'King Kong': A Beauty of a Beast
By Stephen Hunter
Washington Post Staff Writer
Wednesday, December 14, 2005; C01
The new "King Kong" answers many important questions:
Can a girl outrun a dinosaur? (Yes.)
Can a tommy gun kill a prehistoric spider? (Yes.)
Can a blonde and a monkey find true, if chaste, love at the top of the Empire State Building? (Yes.)
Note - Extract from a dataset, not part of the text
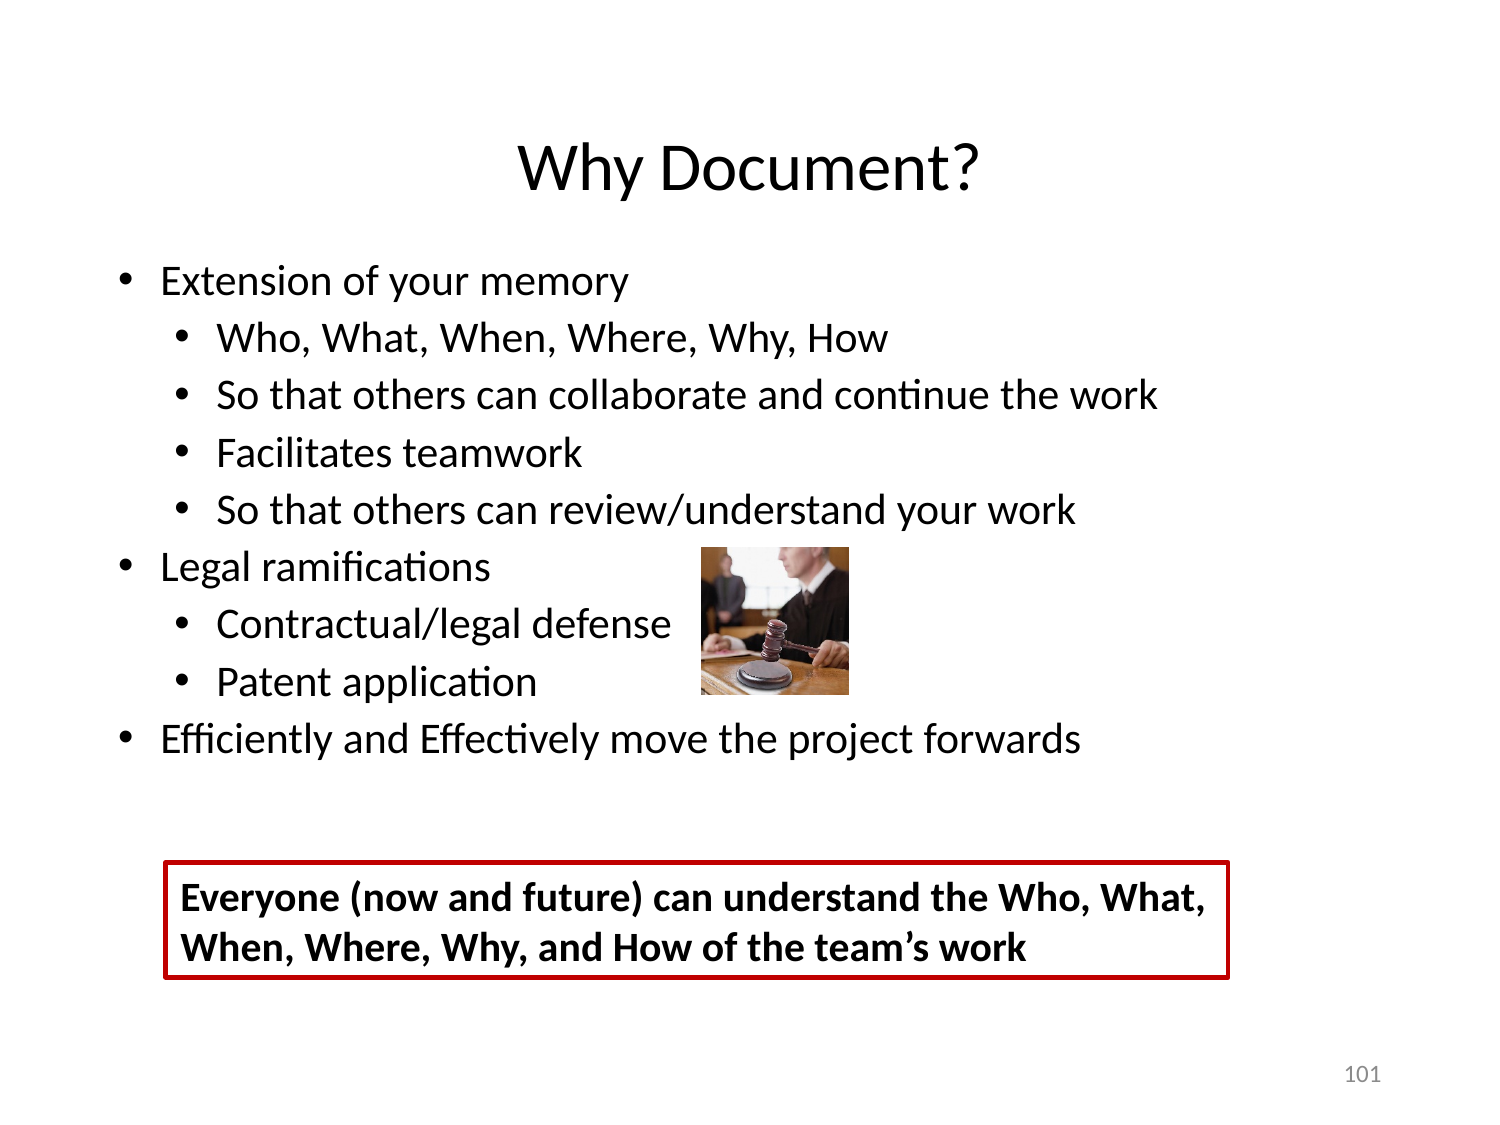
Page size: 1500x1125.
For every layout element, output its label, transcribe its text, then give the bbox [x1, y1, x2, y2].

Can three hours feel like 90 minutes? (Yes.)
Can Jack Black act? (No.)
One hundred eighty-seven minutes of mesmerization, astonishment, thrills, chills, spills, kills and ills, Peter Jackson's big monkey picture show is certainly the best popular entertainment of the year. The film is a wondrous blend of then and now: It honors its mythic predecessor of 1933 while using sophisticated movie technology to seamlessly manipulate the fantastic. It's more fun than a barrel of dinosaurs, and in fact it takes us into the center of a barrel of dinosaurs, or at least a dinosaur stampede in which our heroes and 10 or so panicked brontosaurs try to merge lanes without any traffic cones to govern the flow, and the effect is that of being stuck in a keg of thunder lizards bouncing downhill.